Die viel entscheidendere Frage ist jedoch: Wieso ausgerechnet jetzt? Wochenlang hat das Hurricane und Southside seine Community mit einem provisorischen Balken an der Headline-Front hingehalten, um ihn dann jetzt durch Marteria zu ersetzen. Hat man in der Zwischenzeit nicht die Gelegenheit gehabt, diesen Slot anders (man stelle sich bloß vor, vielleicht sogar mit einem Act mit weiblicher Beteiligung) zu besetzen? Oder war Marteria bereits gebucht? Wieso hat man ihn dann nicht ausgeladen sondern mit der Ankündigung bis zum schlecht möglichsten Zeitpunkt gewartet? Fragen über Fragen, die das interne Festival-Team wohl nur selbst beantworten kann. Zum jetzigen Zeitpunkt wirkt es leider eher so, als hätten sie sich diese nicht mal gestellt, was die Sache kein Stück besser macht. Wirklich nicht. Wenn’s nach mir ginge, hätte der Balken ruhig da stehen bleiben können. 
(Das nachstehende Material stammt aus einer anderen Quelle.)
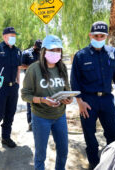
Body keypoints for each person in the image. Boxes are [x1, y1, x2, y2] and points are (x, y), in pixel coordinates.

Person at [70, 21, 115, 169]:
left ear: (106, 37)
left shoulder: (113, 53)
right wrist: (80, 102)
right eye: (96, 35)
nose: (99, 38)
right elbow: (74, 81)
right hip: (88, 101)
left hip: (107, 99)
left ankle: (113, 162)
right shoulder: (81, 56)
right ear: (90, 35)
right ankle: (94, 164)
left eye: (102, 36)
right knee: (90, 136)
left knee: (114, 133)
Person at [21, 35, 73, 170]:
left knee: (63, 152)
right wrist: (42, 100)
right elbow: (25, 95)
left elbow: (67, 89)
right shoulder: (33, 69)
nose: (56, 53)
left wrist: (69, 99)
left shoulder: (62, 68)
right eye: (52, 50)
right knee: (40, 155)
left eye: (58, 50)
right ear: (44, 51)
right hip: (40, 117)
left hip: (60, 116)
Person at [0, 26, 22, 148]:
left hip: (13, 88)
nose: (13, 38)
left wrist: (18, 83)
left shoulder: (17, 51)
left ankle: (6, 138)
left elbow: (18, 67)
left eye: (14, 36)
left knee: (10, 114)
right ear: (4, 36)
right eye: (11, 36)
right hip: (0, 87)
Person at [21, 39, 42, 131]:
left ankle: (39, 121)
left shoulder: (41, 53)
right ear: (34, 46)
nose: (39, 50)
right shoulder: (26, 53)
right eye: (38, 48)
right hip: (29, 80)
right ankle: (30, 123)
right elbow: (21, 65)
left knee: (40, 100)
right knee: (30, 101)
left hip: (40, 81)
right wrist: (32, 67)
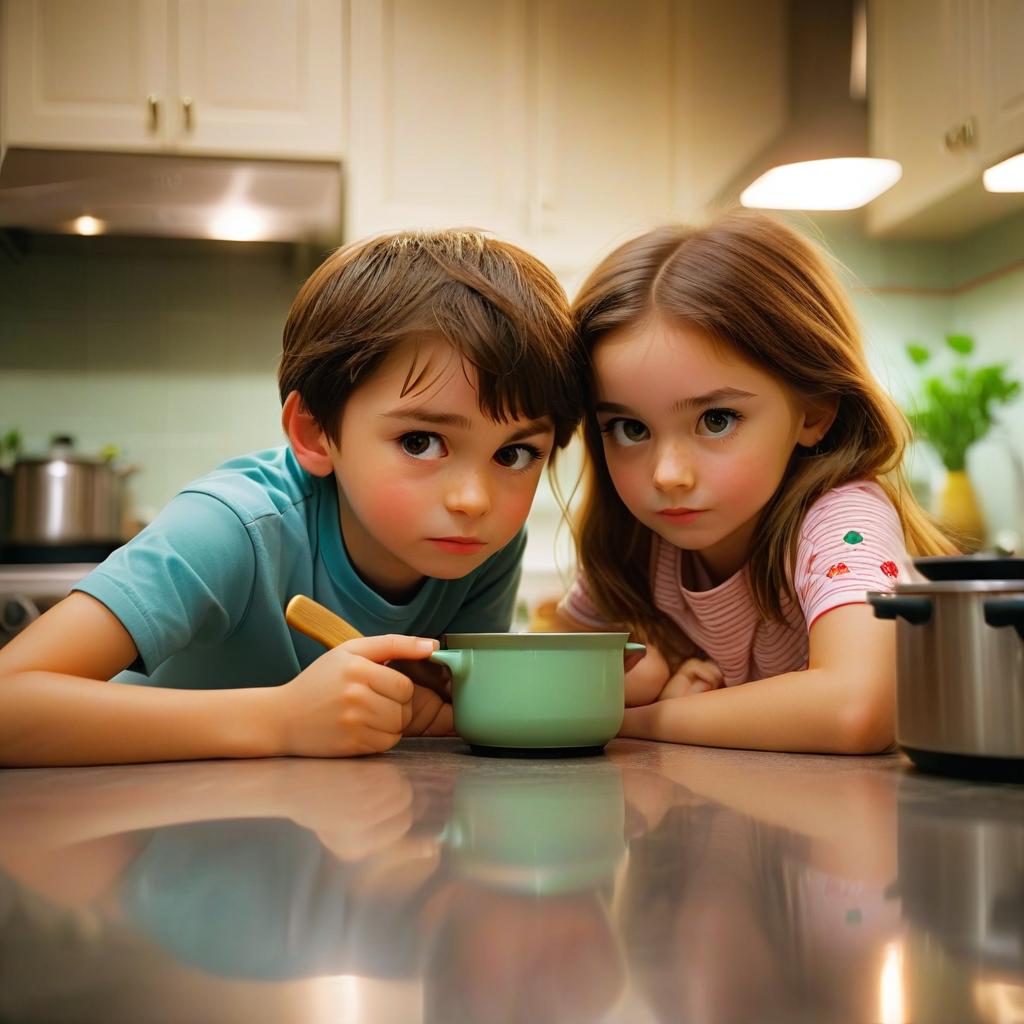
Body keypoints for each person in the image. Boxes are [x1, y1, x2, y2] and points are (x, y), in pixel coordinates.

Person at [0, 230, 584, 766]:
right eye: (420, 441)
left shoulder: (482, 547)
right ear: (314, 433)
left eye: (514, 454)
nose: (473, 500)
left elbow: (439, 706)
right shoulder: (230, 527)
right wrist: (280, 719)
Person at [557, 211, 956, 754]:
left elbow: (855, 709)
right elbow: (558, 673)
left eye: (716, 420)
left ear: (813, 411)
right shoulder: (637, 541)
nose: (667, 475)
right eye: (629, 428)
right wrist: (636, 682)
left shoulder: (842, 521)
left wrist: (642, 717)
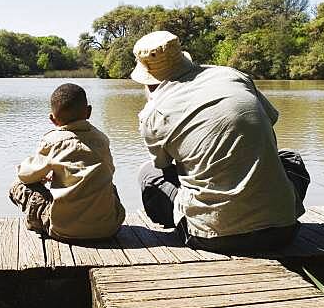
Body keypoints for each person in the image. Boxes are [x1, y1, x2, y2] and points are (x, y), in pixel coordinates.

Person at [132, 31, 308, 255]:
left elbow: (166, 170)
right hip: (283, 231)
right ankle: (272, 210)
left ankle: (193, 220)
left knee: (148, 174)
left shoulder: (153, 113)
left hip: (213, 238)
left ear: (149, 81)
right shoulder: (234, 76)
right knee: (290, 158)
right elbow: (268, 130)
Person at [9, 83, 126, 241]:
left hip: (63, 231)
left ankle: (37, 221)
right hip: (109, 229)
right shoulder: (102, 139)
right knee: (108, 185)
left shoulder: (52, 141)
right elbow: (108, 171)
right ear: (89, 112)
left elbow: (25, 175)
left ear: (52, 119)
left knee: (18, 186)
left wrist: (40, 175)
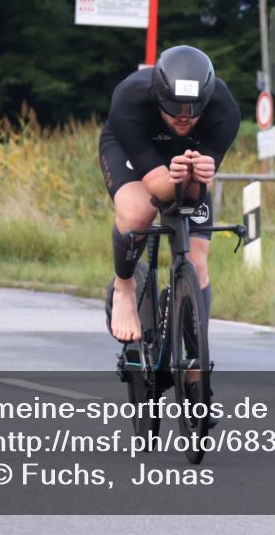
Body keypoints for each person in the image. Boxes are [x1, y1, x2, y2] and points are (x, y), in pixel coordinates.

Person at [99, 45, 241, 350]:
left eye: (193, 109)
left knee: (197, 260)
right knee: (138, 213)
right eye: (174, 107)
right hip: (134, 148)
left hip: (186, 159)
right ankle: (125, 286)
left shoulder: (224, 109)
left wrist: (194, 175)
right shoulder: (131, 97)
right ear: (158, 95)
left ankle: (194, 363)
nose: (183, 117)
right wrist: (172, 177)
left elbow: (192, 195)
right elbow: (160, 190)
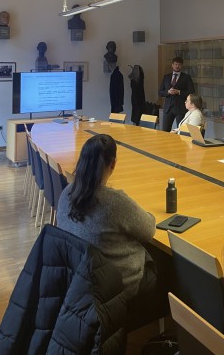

Wahrscheinlich haben hier, wie so oft, wirtschaftliche Interessen moralische geschlagen. Wobei das bei der Act-Größe und dem zu vergebenden Slot auch nicht ganz hinkommen kann; bei allem Respekt. Noch viel grotesker ist vor diesem Hintergrund der Fakt, dass die Schwester-Festivals vorletzte Woche „Gamechanger“ – einen Newcomer-Contest für FLINTA*-Acts auf dem Hurricane und Southside – vorgestellt haben. Da fällt einem wirklich nichts mehr zu ein. Hier ein passender Tweet unter der Marteria-Ankündigung, der es so ziemlich auf den Punkt bringt:

Nach all den unzähligen Debatten in diesem und letzten Jahr über geschlechtergerechte Line-Ups auf großen deutschen Festivals und dem Aufkommen von #Deutschrapmetoo und Niemand Muss Täter Sein, ist der Fall Marteria ein bitterer Realitätsbeleg: Es hat sich wenig geändert im Umgang mit potentiellen Tätern. Im Zweifel darf man(n) sich sogar erkenntlich zeigen, weiterhin die größten Bühnen des Landes bespielen zu dürfen. Konsequenzen gibt es keine. Es muss sich einiges ändern – im Booking und in der Moral großer deutscher Festivals. Denn so wie es jetzt ist, darf es auf keinen Fall bleiben. 

Kein Herz für Täter

Ich kann mir kaum vorstellen, dass in dieser Sache bereits das letzte Wort gesprochen ist. Und sollte es doch so sein, muss ich mich wohl mit der ernüchternden Erkenntnis abfinden, dass die Bubble in der ich mich bewege im Vergleich zu den Big Playern der Branche eben nur das ist: eine Bubble. Grüße auch an die Weltverbesserer von den Toten Hosen. Euer Herzchen hättet ihr euch unter Marterias Post wirklich sparen können. Danke für gar nichts. Schon erstaunlich, dass ein derart schwammiges Statement dafür ausreicht, die Vorwürfe für so viele Außenstehende zunichte zu machen. Zum Abschluss möchte ich gerne einen der wenigen Kommentare zitieren, dem ich guten Gewissens voll und ganz zustimmen kann: „Es ist keine Privatsache, wenn es zu Gewalt im Streit kommt.“

P.S.: Volle Solidarität mit allen Betroffenen häuslicher, emotionaler und sexualisierter Gewalt. Unabhängig dieses Artikels immer und überall.